その後2人は何とか無事に、他の人達に追い付くことが出来た。

 そして見送り場まで来ると、厩戸皇子(うまやどのみこ)達の後ろに回って、小野妹子(おののいもこ)達を見送ることにした。

裴世清(はいせいせい)、この度はここ倭国までお越し下さり、本当に有り難うございました。炊屋姫に代わってお礼をいいます」

 厩戸皇子は、その場にいる人達を代表して、彼に挨拶をする。

「はい、私の方こそ、とても良い機会を得ることができました。あなたや炊屋姫方にはとても感謝しております」

 裴世清達は、炊屋姫(かしきやひめ)とは小墾田宮(おはりだのみや)で既に別れの挨拶を済ませている。なので今この場にいるのは、厩戸皇子を含めて、わずかな人達だけである。

 彼らはここから、西に向かいまずは九州を目指す。そしてそこから海を渡り隋に行く手はずである。

妹子(いもこ)も、折角倭国に戻ってこれたというのに、またすぐ向かわせることになり、本当にすまない。だがお前なら、きっと成し遂げてくれると信じている」

「はい、厩戸皇子。あなたや炊屋姫、他の家臣の方々の期待に応えられるよう、隋で精一杯学んで参りたいと思います」

 その後厩戸皇子は、裴世清や、小野妹子達と順番に両手で握手を交わした。

(とりあえず、妹子殿のお顔を見れて本当に良かった)

 稚沙(ちさ)もこの場に来させてもらえて、本当に嬉しく、とても満足だった。

 そして丁度握手を終えた時である。
 小野妹子がふと稚沙の存在に気が付いたようで、彼女の前にやってきた。

「おや、今日はあなたも来られていたのですね」

 小野妹子は少し意外そうにしながらそういった。だが彼も彼女との再会にとても嬉しそうだ。
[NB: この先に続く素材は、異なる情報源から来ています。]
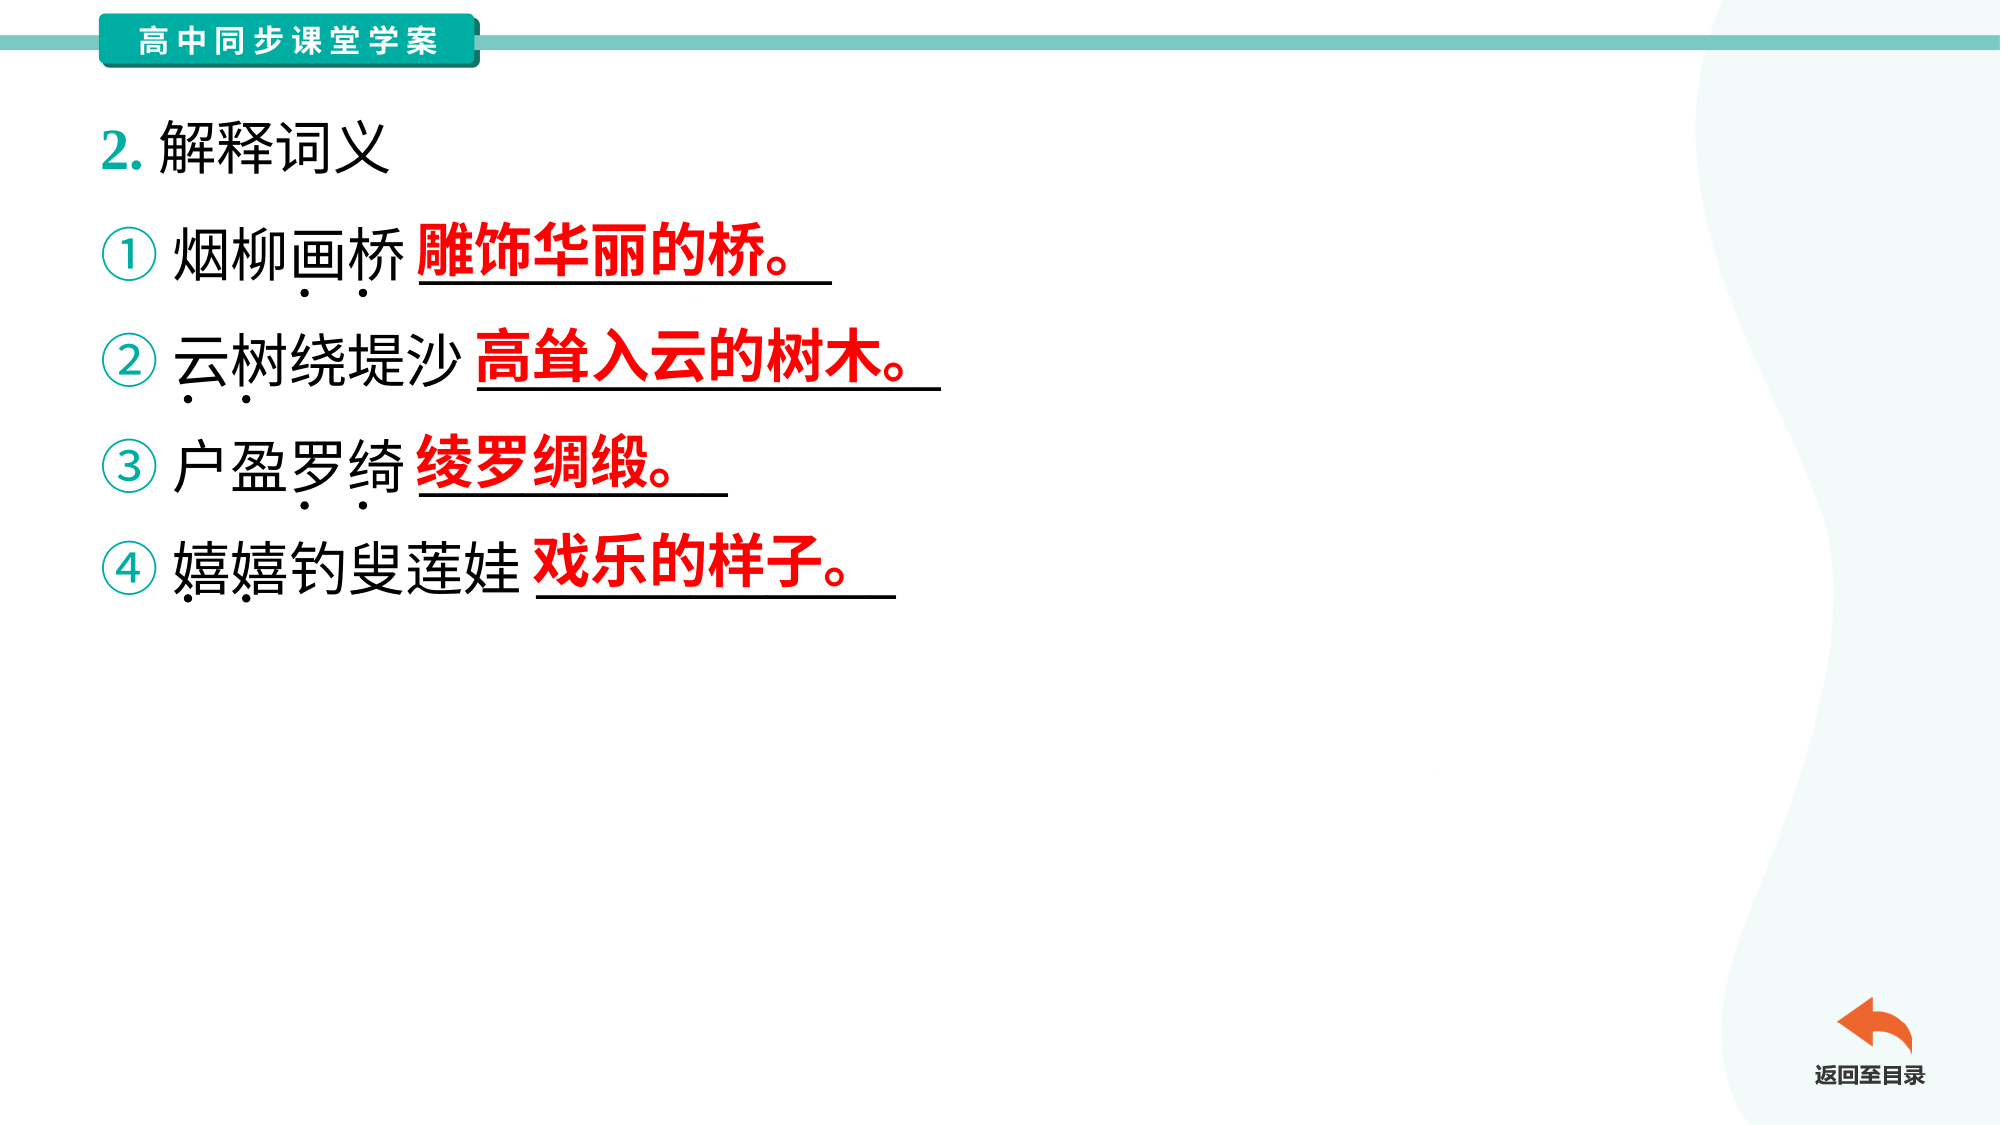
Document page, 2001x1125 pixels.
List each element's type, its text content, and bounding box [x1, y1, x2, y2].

text_box 绫罗绸缎。 [393, 389, 730, 483]
text_box [242, 395, 251, 404]
picture [0, 0, 2000, 1125]
text_box [358, 501, 368, 510]
text_box [300, 501, 309, 510]
text_box [183, 395, 193, 404]
text_box [300, 288, 309, 298]
text_box [242, 594, 251, 603]
text_box [358, 288, 368, 298]
text_box [183, 594, 193, 603]
text_box 高耸入云的树木。 [452, 282, 964, 377]
text_box ①烟柳画桥________________ ②云树绕堤沙__________________ ③户盈罗绮____________ ④嬉嬉钓叟莲娃______________ [100, 181, 1899, 592]
text_box 戏乐的样子。 [510, 491, 905, 583]
text_box 2.解释词义 [100, 76, 1899, 170]
text_box 雕饰华丽的桥。 [393, 176, 847, 271]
「はい、前回お会いした際は、本当に有り難うございました。あの時は妹子殿とお話し出来て、本当に良かったと思ってます!」

「えぇ、私もあなたにあえて本当に良かった。次に会う時は、あなたの本当のお相手が見つかってると良いですね」

 それを聞いた稚沙は、内心どうしたものかと思った。一応その相手は見つかり、今自分の側にいてくれている。
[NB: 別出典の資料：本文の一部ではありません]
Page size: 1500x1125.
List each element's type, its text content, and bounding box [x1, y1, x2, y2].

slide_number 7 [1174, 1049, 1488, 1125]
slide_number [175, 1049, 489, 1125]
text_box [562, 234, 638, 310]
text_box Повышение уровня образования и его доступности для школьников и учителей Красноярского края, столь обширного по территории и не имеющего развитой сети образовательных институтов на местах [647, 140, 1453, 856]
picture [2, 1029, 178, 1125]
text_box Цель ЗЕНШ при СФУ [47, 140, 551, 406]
(うーん、どうしよう。今は面倒だから、次回会った時にお伝えしよう……)

「はい、次に会った時は、ぜひに」

 稚沙はとりあえず、そう彼にいった。

 そして小野妹子がニコニコしながら、彼女と話しをしていた時である。ふと彼はひどく痛い視線を感じる。

 彼が一体誰だろうと思って、相手を見ると、何と椋毘登(くらひと)がこちらに厳しい目を向けていた。

(なるほど、これは私が心配する必要もないようだ……)

「はい、頑張って下さいね」

 そしてその後も、各自がそれぞれ他愛ない会話をしたのち、裴世清や小野妹子達は、隋に向けて出発していった。